Collected data entries:
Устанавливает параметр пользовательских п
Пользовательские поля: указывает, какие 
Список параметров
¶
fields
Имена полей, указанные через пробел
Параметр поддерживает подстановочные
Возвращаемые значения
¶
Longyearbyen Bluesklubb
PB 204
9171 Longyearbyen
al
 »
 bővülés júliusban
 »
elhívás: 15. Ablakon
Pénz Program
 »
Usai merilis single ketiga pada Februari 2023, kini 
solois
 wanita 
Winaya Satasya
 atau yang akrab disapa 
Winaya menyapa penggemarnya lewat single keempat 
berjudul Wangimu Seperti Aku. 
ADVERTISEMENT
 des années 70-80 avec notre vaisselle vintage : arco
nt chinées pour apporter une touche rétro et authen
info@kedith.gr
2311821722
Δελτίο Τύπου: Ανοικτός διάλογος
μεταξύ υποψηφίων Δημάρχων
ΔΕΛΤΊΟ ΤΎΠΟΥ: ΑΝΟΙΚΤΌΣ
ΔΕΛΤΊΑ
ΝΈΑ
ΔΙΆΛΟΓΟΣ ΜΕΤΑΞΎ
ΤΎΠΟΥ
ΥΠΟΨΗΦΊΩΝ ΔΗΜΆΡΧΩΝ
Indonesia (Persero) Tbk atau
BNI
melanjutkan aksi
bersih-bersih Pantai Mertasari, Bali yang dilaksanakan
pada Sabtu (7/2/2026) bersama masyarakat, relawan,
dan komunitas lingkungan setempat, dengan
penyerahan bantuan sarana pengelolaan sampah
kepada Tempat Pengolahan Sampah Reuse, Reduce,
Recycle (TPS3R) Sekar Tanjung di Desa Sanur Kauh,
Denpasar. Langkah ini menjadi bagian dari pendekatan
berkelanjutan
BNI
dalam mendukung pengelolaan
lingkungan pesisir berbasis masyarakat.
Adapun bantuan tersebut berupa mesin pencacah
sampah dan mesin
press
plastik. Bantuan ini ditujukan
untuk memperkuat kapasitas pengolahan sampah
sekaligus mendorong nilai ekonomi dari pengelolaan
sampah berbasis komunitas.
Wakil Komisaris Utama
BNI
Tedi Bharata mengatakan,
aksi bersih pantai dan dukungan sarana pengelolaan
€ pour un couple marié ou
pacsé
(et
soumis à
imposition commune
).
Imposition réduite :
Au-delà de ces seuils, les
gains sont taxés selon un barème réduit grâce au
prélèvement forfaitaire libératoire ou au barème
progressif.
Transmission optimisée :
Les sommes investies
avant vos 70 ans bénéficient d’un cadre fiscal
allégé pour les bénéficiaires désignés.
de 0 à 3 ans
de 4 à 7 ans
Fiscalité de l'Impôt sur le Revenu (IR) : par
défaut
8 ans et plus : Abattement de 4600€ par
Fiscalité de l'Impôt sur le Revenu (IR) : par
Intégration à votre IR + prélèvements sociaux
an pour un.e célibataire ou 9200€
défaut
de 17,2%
* * *
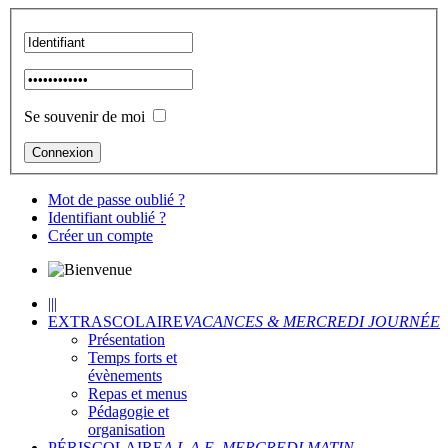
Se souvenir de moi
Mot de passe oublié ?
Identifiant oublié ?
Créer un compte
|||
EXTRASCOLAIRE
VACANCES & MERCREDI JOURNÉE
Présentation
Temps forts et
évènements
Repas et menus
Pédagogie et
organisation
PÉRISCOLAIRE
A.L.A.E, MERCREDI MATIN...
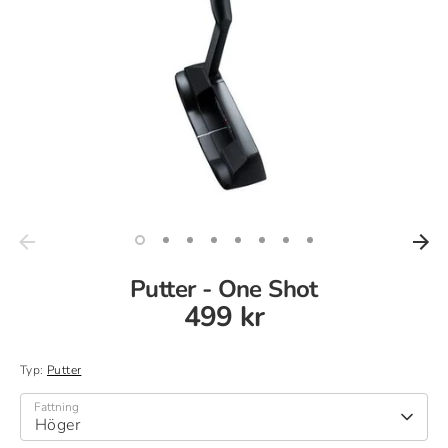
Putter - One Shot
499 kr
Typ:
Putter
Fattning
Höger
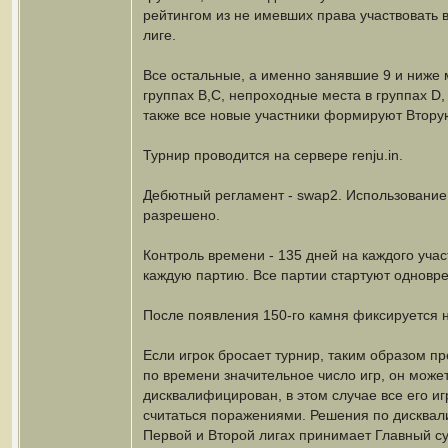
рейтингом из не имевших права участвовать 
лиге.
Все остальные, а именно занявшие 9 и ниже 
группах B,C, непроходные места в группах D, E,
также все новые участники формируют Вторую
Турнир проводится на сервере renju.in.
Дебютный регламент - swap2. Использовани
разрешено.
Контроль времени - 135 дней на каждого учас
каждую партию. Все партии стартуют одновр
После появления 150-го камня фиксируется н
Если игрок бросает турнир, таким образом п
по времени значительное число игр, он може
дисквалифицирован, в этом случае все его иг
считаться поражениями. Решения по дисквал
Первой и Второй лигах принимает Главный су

What is being asked — The answer consists of every line above in which the word "pengelolaan" occurs.

Exercise answer —
penyerahan bantuan sarana pengelolaan sampah
dalam mendukung pengelolaan
sekaligus mendorong nilai ekonomi dari pengelolaan
aksi bersih pantai dan dukungan sarana pengelolaan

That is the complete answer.